What is Denormalization?
Denormalization combines normalized tables to improve read performance, often used in data warehousing and reporting scenarios.
- Key Benefits:
- Increases redundancy to reduce the number of joins.
- Improves read performance with faster query response times.
- Sacrifices write efficiency as updates may need replication across tables.
- Ideal for READ-heavy operations (OLAP).
When to Use Long Tables vs. Wide Tables?
- Long Tables (Normalized):
- Smaller file size and reduced data duplication.
- Flexible for adding new data points (e.g., new categories).
- Complexity for some visualizations due to required joins.
- Best for WRITE-heavy workflows.
- Wide Tables (Denormalized):
- Simpler for visualizations with pre-aggregated metrics in columns.
- Faster performance for querying in BI tools.
- Increases redundancy and file size.
- Best for READ-heavy workflows.
What Are Dimension Tables and Fact Tables in Data Warehousing?
- Dimension Tables:
- Contain descriptive attributes (e.g., customers, products, time, geography).
- Provide context for the measures stored in fact tables.
- Used for filtering, grouping, and labeling data in queries.
- Fact Tables:
- Store measurable, numeric data (e.g., revenue, quantity).
- Contain foreign keys linking to dimension tables.
- Define granularity (e.g., daily sales, monthly sales).
Star Schema vs. Snowflake Schema:
- Star Schema: Dimension tables are denormalized, simplifying queries and improving performance.
- Snowflake Schema: Dimension tables are normalized into sub-dimensions, reducing redundancy but requiring more complex queries.
What Are Primary Keys, Foreign Keys, and Indexes?
- Primary Key: A column(s) that uniquely identifies each row, enforcing data integrity.
- Foreign Key: A column(s) in one table referencing the primary key of another table, establishing relationships.
- Indexes: Improve data retrieval speed by providing a fast path to locate rows, often created on frequently searched columns.
Useful Tools to work with DBs 📌
ChartDB - Database diagrams editor that allows you to visualize and design your DB with a single query.
DuckDB ~ OLAP
- Huey an UI for DuckDB
- GetHue - https://hub.docker.com/r/gethue/hue/tags - Hue is an open source SQL Assistant for Database & Data Warehouses. - https://github.com/cloudera/hue
ChartDB - Database diagrams editor that allows you to visualize and design your DB with a single query.
Snowflake
It is a data warehouse.
You can (or not) design it to have a bronze/silver/gold architecture (aka MEDALLION architecture).
PySpark
A wrapper in Python for Spark.
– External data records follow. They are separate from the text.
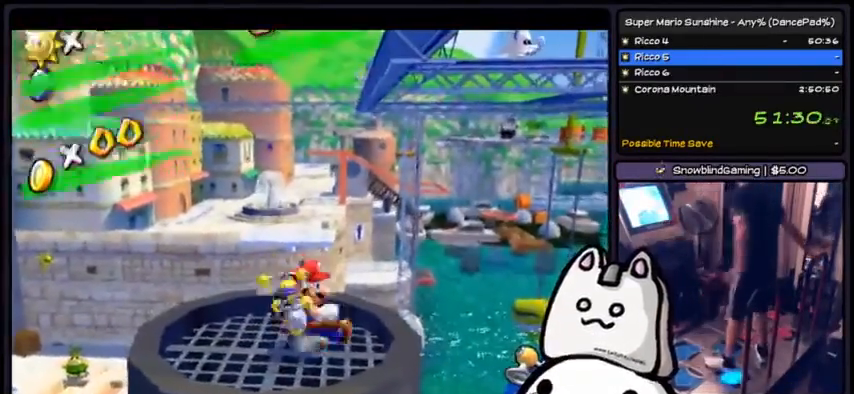
Gameplay with a controller (Xbox layout); each line is a JSON object with the inputs held at the frame after it. "events" lists button and stick changes between this image and that frame as [ms after this image, input, new state], when the widget could be followed in between. Not read: DPAD_DOWN DPAD_UP L1 L2 L3 R2 R3 SELECT START.
{"buttons": [], "events": []}
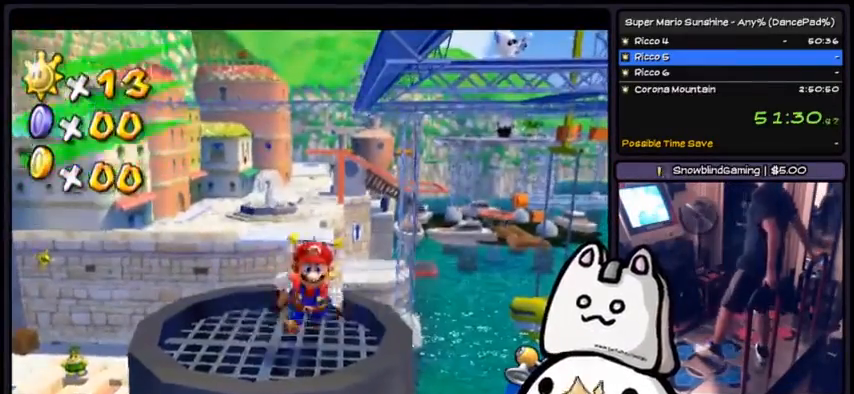
{"buttons": ["A"], "events": [[434, "A", "down"]]}
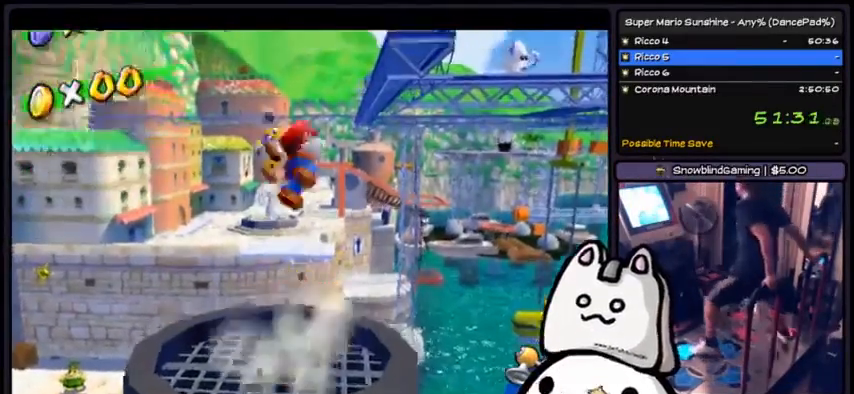
{"buttons": ["R1"], "events": [[267, "A", "up"], [401, "R1", "down"]]}
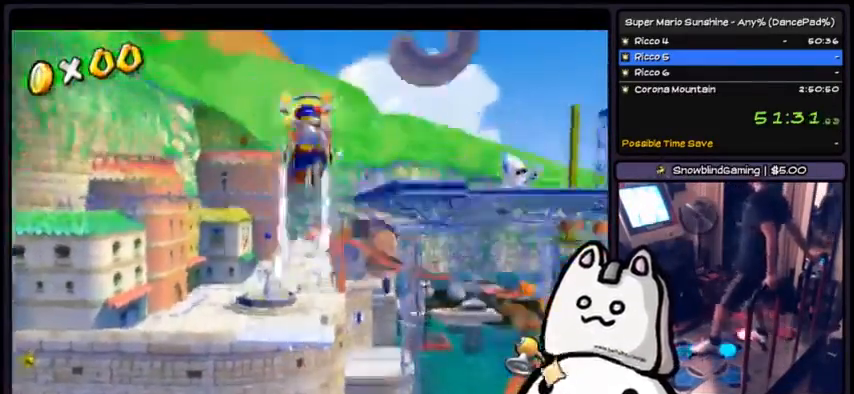
{"buttons": ["R1"], "events": []}
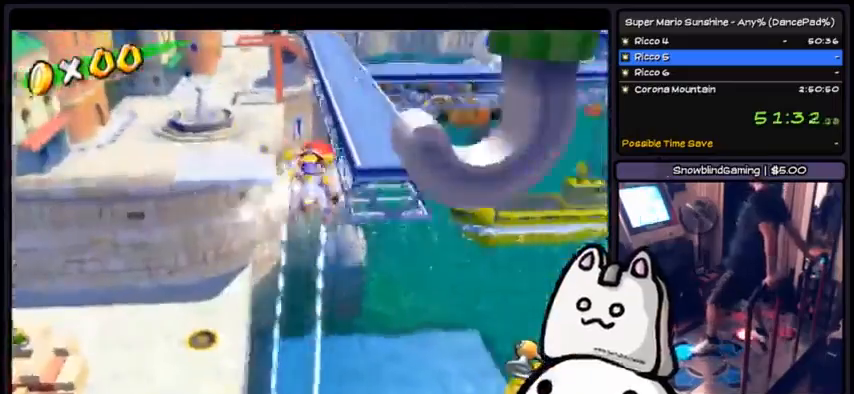
{"buttons": ["R1"]}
PySpark.
Or Python for the distributed computing/storage era.
This is great for IoT Stuff, like we might have in Telecom.
Explore PySpark FAQ 📌
Why is PySpark called lazy?
PySpark is considered “lazy” because it does not execute any code until it absolutely has to.
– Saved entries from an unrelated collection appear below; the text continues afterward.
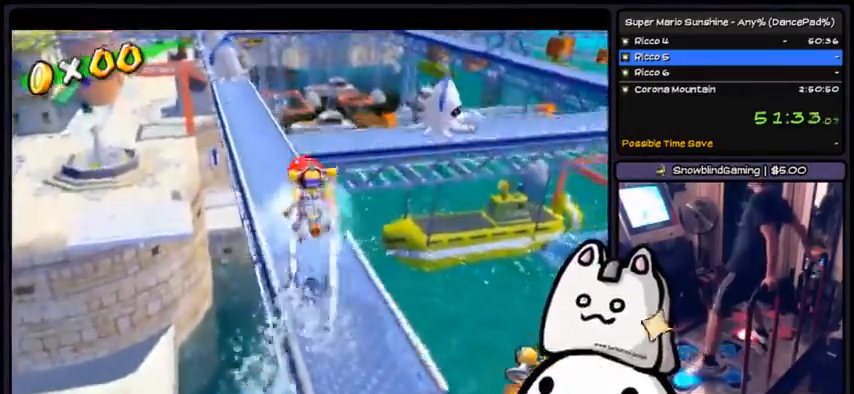
{"buttons": ["R1"], "events": []}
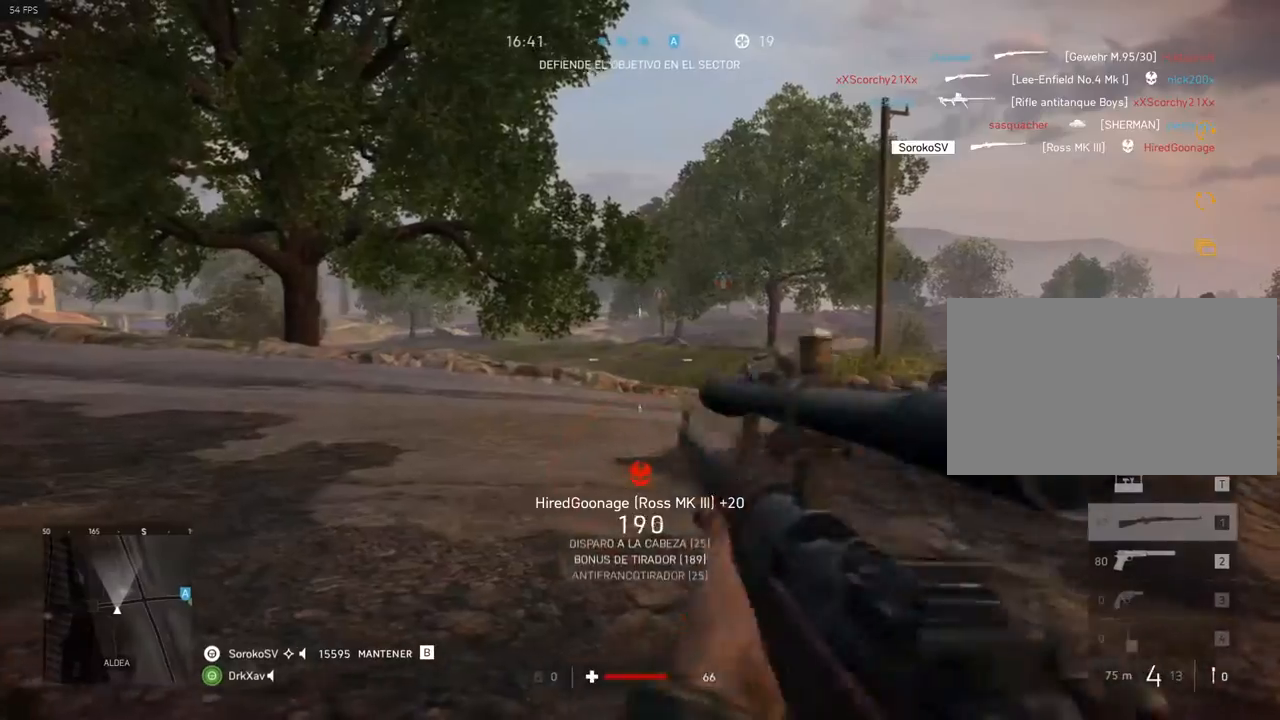
Gameplay with keyboard and mouse; each line is a JSON object with the keys and mouse buttons held at the frame after it. "events" lists presses ("down") and releases ("up") of "1", "2", "3", "4", "5", "a", "alt", "c", "caps_lock", "ctrl", "d", "e", "f", "g", "q", "r", "s", "shift", "space", "t", "tab", "v", "w", "x", "z", "mouse_left", "mouse_wheel" and "mouse_right" between this image and that frame as [ms after this image, input, new state], when the widget could be followed in between. "mouse_left", "mouse_wheel", "mouse_right" = the "left", "wheel", "right" buttons of the "mouse" list. No other keys are recorded. "wheel" means that the mouse wheel is clicked or scrolled. Mouse movement is not recorded.
{"keys": ["a", "s"], "mouse": ["right"], "events": [[267, "s", "down"]]}
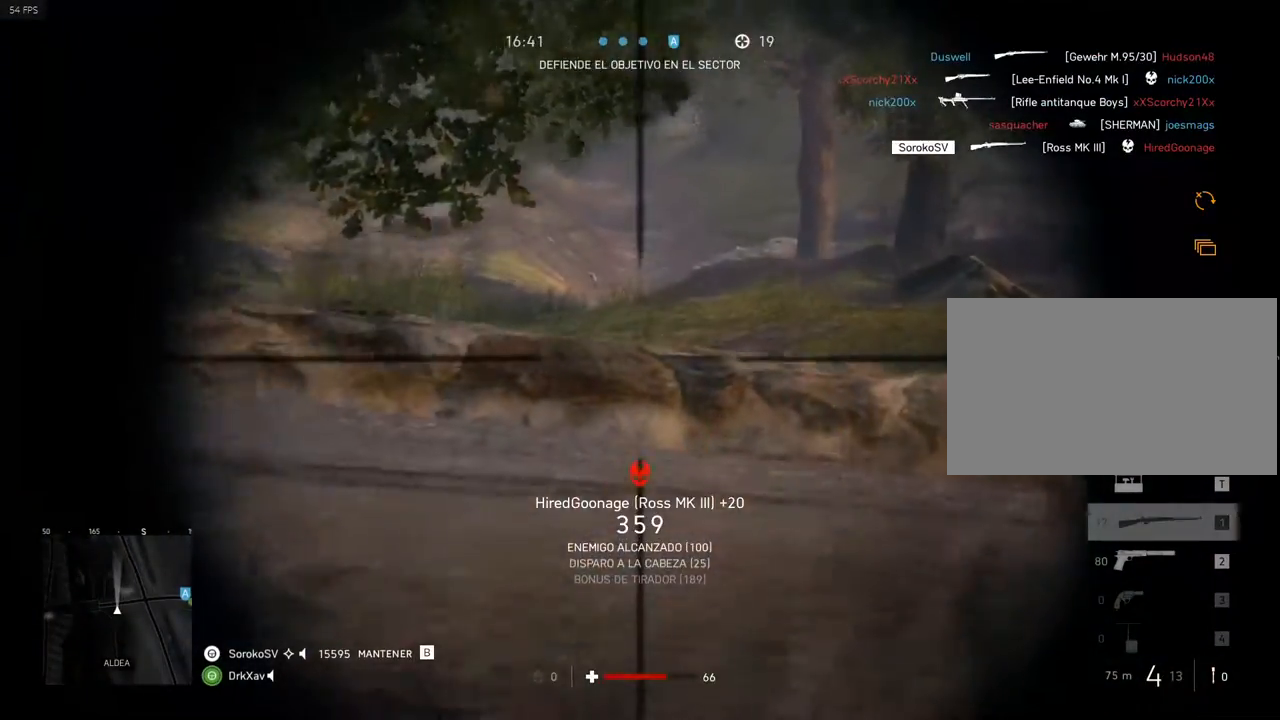
{"keys": [], "mouse": ["right"], "events": [[50, "d", "down"], [167, "a", "up"], [167, "s", "up"], [501, "d", "up"]]}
- When you call a transformation on a PySpark DataFrame or RDD, it does not compute the result until you call an action.
- This allows Spark to optimize the execution plan by analyzing all transformations and determining the most efficient way to execute them.
It also delays execution until the result is actually needed, rather than executing each transformation as soon as it’s specified.
What to use, Spark or Pandas? What’s the difference?
The choice depends on the type and size of your data:
- Pandas: Better for small datasets, with an intuitive and user-friendly interface.
- Spark: Superior for large datasets due to better performance and scalability.
Spark also offers features like distributed processing, in-memory computing, streaming, and machine learning algorithms.
Key difference: Pandas works with tabular data, while Spark supports both structured and unstructured data.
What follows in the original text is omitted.